* _Task requirements_:
Each entry is to be repeated word for word, and the images are to be dropped.

Records for the exercise Start Marker

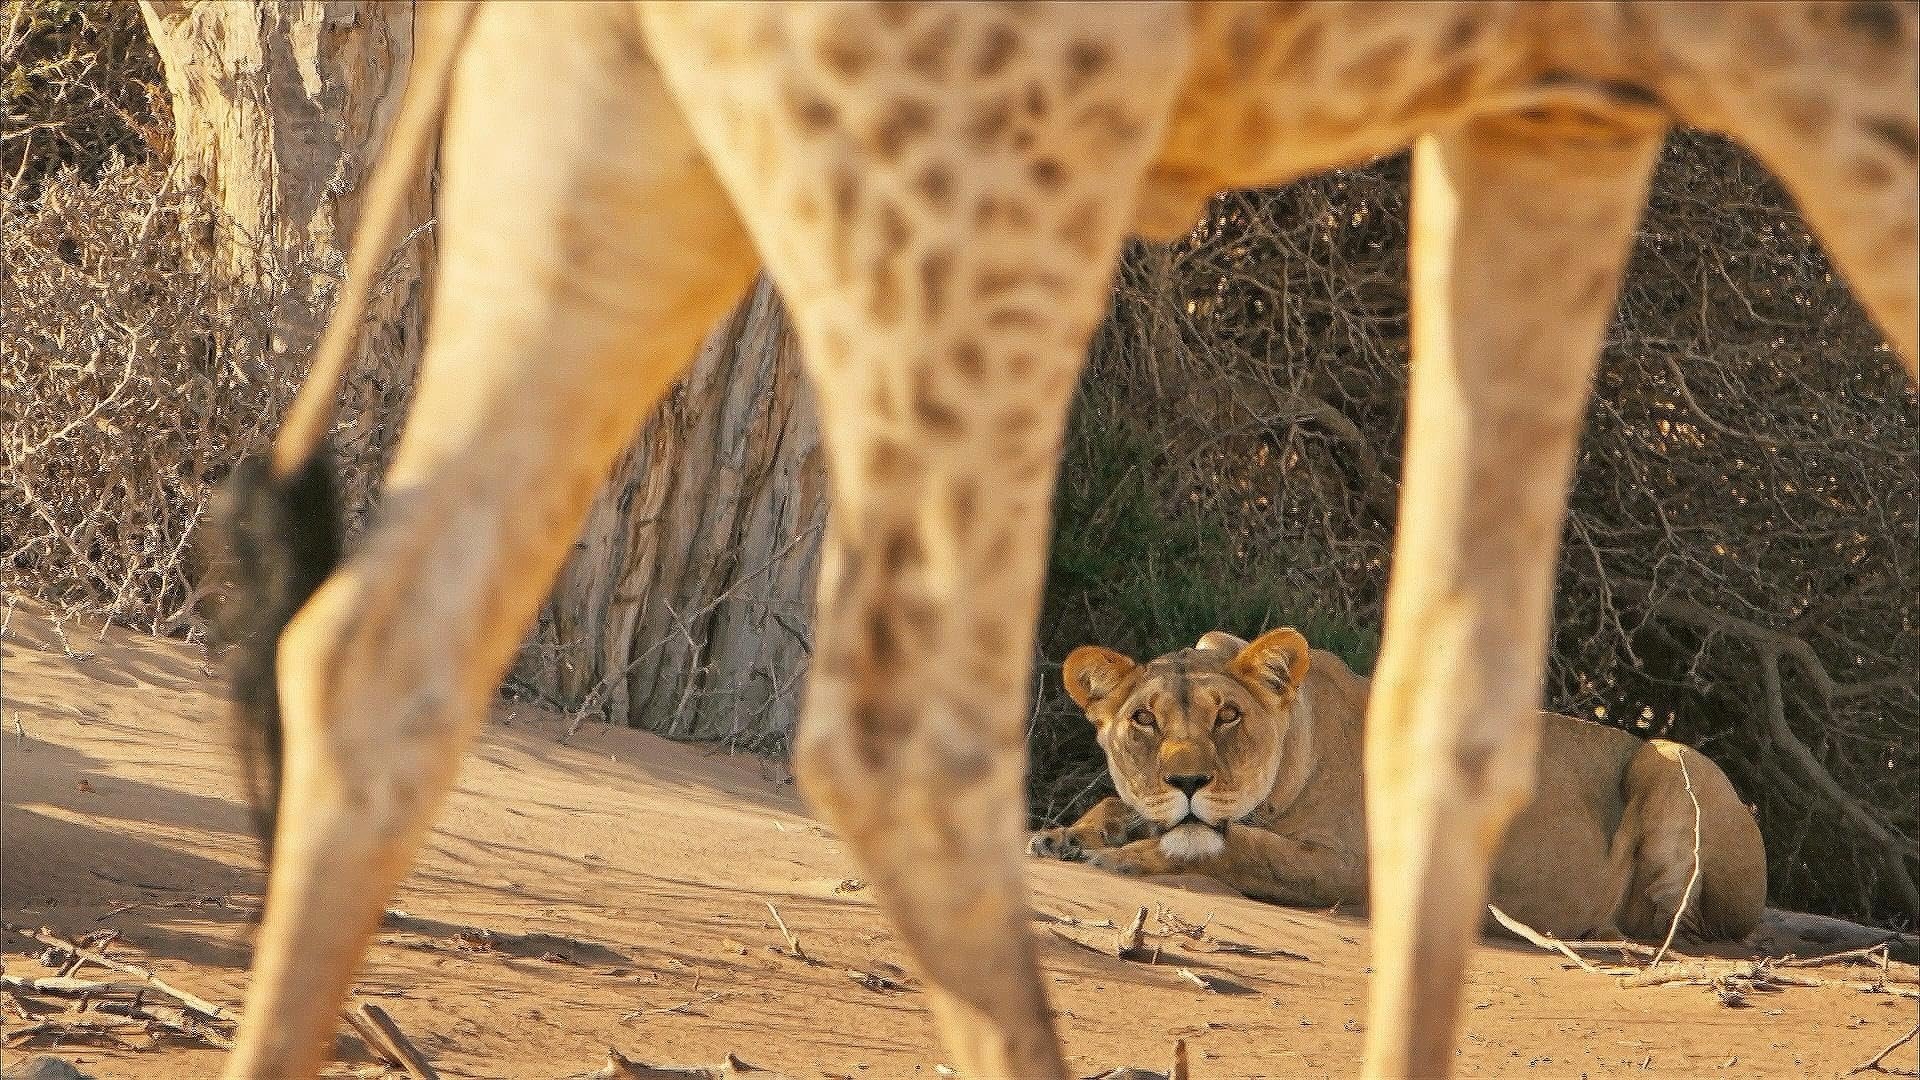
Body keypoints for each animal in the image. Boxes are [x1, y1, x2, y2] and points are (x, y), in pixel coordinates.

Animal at [1033, 628, 1768, 943]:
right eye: (1144, 719)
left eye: (1228, 716)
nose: (1187, 780)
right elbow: (1130, 810)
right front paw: (1065, 835)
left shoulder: (1359, 867)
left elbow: (1237, 847)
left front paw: (1119, 856)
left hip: (1670, 758)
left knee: (1684, 925)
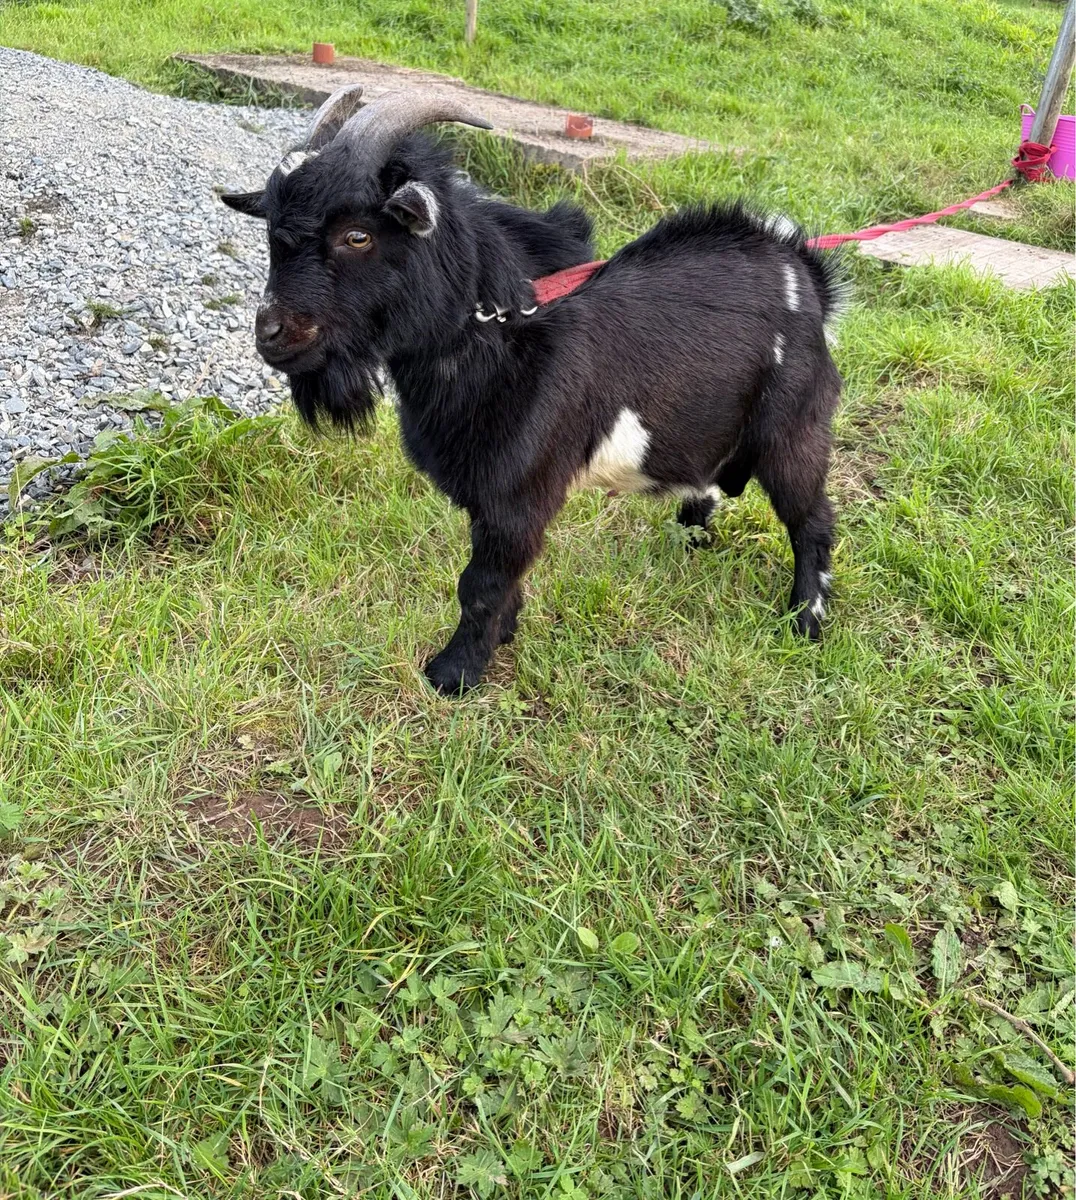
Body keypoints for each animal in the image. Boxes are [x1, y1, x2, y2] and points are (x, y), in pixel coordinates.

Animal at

Records for the exercise End Marker

* _Response area_:
Body keypoints for each animal in the image. Boxes are [x1, y1, x2, y2] and points are (x, y), in pixel coordinates.

Animal at [1033, 628, 1768, 943]:
right eye: (1144, 719)
left eye: (1228, 716)
nose: (1187, 780)
right elbow: (1130, 810)
right front paw: (1065, 835)
left shoulder: (1359, 867)
left elbow: (1237, 847)
left front paw: (1119, 856)
left hip: (1670, 758)
left knee: (1684, 925)
Body keypoints for each animal in the image. Boxes are [x1, y1, x2, y2] and points are (x, y), in pixel coordinates.

Animal at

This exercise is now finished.